Now he's a self-sufficient guy in most areas. If I'm not around to get his clothes ready, he can most certainly dress himself. He doesn't need me to gather his work stuff and on many an occasion he's done his own gathering. But I'm pretty sure that one of two things would happen if he had to make his own food: the world would come crashing down around him or he'd simply keel over and die.

So when I'm at the laundromat and he's (as I roll my eyes) starving, do you think this man could mosey into the kitchen and grab up a quick snack? Especially when I told him before I left exactly what there was to nibble on before I got home to make dinner and even told him where he could find it? Nope. Not a chance in hell. He'll sit there and stew and fester and get all kinds of bitchy because dinner's not ready.

Men - or rather, men with wives who are just done with listening to hungry, helpless husbands - will not survive the apocalypse. Women will. Children will - because as mothers, we'll see to it that they're fed. Pets will because again, they're our job too. But men? They'll be the hatchlings you see in trees. Heads back, mouths open, waiting for their piece of the worm. They don't want any part of pulling the worm out of the ground or making one small nightcrawler feed four mouths over a week. They just want the worm. By 5:15 p.m.

1 comments:

Valeta said...

Ahh, I remember laundromat days. Washing everything at once because you have like a million washers in one room. Although I always had the baby version of Eric with me when I had to use them.

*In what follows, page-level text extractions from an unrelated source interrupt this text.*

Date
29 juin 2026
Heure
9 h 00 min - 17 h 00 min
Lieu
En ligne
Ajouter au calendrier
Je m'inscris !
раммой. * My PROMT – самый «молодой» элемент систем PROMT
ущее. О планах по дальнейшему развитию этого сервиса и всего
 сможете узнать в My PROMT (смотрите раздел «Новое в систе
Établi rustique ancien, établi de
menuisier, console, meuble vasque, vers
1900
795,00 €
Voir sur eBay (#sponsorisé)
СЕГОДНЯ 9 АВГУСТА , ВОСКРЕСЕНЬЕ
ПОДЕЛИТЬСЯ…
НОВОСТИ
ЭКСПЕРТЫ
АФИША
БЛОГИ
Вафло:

My husband is a better cook then me. But if he plans on my making dinner and I don't he acts the same way. Last night he had to eat canned soup! God forbid! He whined the whole time too. When everyone else in the house is sick, he just has to deal with it. Plus he didn't come home until 8. We ate our soup at 5. Its not my fault he didn't eat at work where they have free yummy food. lol.